A titulação não é uma política agrária ou fundiária, mas a formalização de um direito que as famílias assentadas já conquistaram com a luta e a entrada no programa de Reforma Agrária. 

João Pedro Stedile. Foto Rovena Rosa/Agência Brasil

Por que houve uma redução das ocupações de terras pelo MST especialmente de 2019 para cá?

No governo Lula, cresceu a mobilização com a expectativa de avançar na Reforma Agrária, o que garantiu conquistas. Ao mesmo tempo, o modelo do agronegócio se expandiu de forma acelerada, avançou sobre as terras e os recursos do Estado. Nos últimos dez anos, houve um refluxo na política de assentamentos das famílias sem-terra no país.

Com o golpe de 2016 e a eleição do Bolsonaro, o clima político é desfavorável para a luta dos trabalhadores rurais. Seu governo é a expressão dos setores mais atrasados da sociedade, como o latifúndio improdutivo, as milícias armadas do campo e os setores mais violentos das polícias. E as famílias de trabalhadores rurais pobres sabem que, diante desse governo fascista, a margem de conquistas a partir das ocupações de terra é menor. Acabou o Ministério do Desenvolvimento Agrário (MDA) e a estrutura do Instituto Nacional de Colonização e Reforma Agrária (Incra) está sob o comando de um integrante da União Democrática Ruralista (UDR).

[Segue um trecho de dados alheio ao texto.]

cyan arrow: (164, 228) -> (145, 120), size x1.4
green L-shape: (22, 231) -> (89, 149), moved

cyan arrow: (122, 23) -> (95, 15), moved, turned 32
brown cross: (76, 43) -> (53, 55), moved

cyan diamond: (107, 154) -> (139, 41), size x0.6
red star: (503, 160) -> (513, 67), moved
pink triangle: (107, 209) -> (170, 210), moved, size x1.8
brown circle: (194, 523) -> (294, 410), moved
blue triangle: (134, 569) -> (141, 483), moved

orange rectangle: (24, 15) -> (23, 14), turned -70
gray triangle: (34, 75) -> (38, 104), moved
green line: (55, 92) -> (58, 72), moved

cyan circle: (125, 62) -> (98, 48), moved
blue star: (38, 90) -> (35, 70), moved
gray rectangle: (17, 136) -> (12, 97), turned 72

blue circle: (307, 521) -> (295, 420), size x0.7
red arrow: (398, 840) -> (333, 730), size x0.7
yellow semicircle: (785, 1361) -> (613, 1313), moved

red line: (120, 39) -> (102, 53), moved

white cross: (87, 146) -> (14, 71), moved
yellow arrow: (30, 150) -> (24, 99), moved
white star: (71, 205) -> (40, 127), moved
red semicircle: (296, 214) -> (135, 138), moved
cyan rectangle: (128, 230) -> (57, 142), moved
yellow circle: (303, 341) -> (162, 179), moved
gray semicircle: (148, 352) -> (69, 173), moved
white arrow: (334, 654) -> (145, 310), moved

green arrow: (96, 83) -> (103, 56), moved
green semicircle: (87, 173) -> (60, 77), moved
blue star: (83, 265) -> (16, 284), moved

Diante disso, houve um debate no MST sobre a necessidade de preservar as famílias acampadas, avançar na produção nos assentamentos já conquistados e ampliar o debate na sociedade sobre a necessidade da Reforma Agrária para a produção de alimentos de qualidade, sem agrotóxicos. Hoje, são mais de 90 mil famílias acampadas, resistindo para conquistar terra, casa e trabalho. Mas, as ocupações voltarão com força, especialmente com a situação de pobreza, desemprego, subemprego e a informalidade do nosso povo. Os problemas sociais vão se avolumando e haverá um reascenso da luta no campo em defesa da Reforma Agrária Popular, que é a nossa proposta para desenvolver o campo, gerar empregos, garantir educação e produzir alimentos saudáveis.

Jornada Nacional de Lutas em Defesa da Reforma Agrária de 2022 contou com marcha, ocupações e ações de solidariedade pelo país. Foto: Rariele Rodrigues/MST na BA

O MST considera essa política de titulação uma Reforma Agrária?
Uma política de Reforma Agrária requer o combate ao latifúndio, a desconcentração da propriedade rural e o assentamento das famílias de trabalhadores rurais. A partir do governo de Michel Temer, houve um desmonte dos instrumentos de obtenção de terras, a desregulamentação da legislação da Reforma Agrária, o esvaziamento das políticas de produção e comercialização para a agricultura camponesa familiar e a paralisia da política de assentamentos.

Em contrapartida, foi lançado esse programa de concessão de títulos, com a transferência da atribuição de regularização fundiária do governo federal para as prefeituras. Assim, o governo quer lavar as mãos e abandonar os assentados à própria sorte.

Entrega títulos CDRU no assentamento Jaelson dos Santos, no Piauí. Foto: MST no PI

A pretensa titulação do lote subverte o sentido público da Reforma Agrária. A titulação que defendemos é via Concessão de Direito Real de Uso (CDRU), que protege os direitos das famílias assentadas como beneficiárias de um conjunto de políticas públicas que são dever do Estado.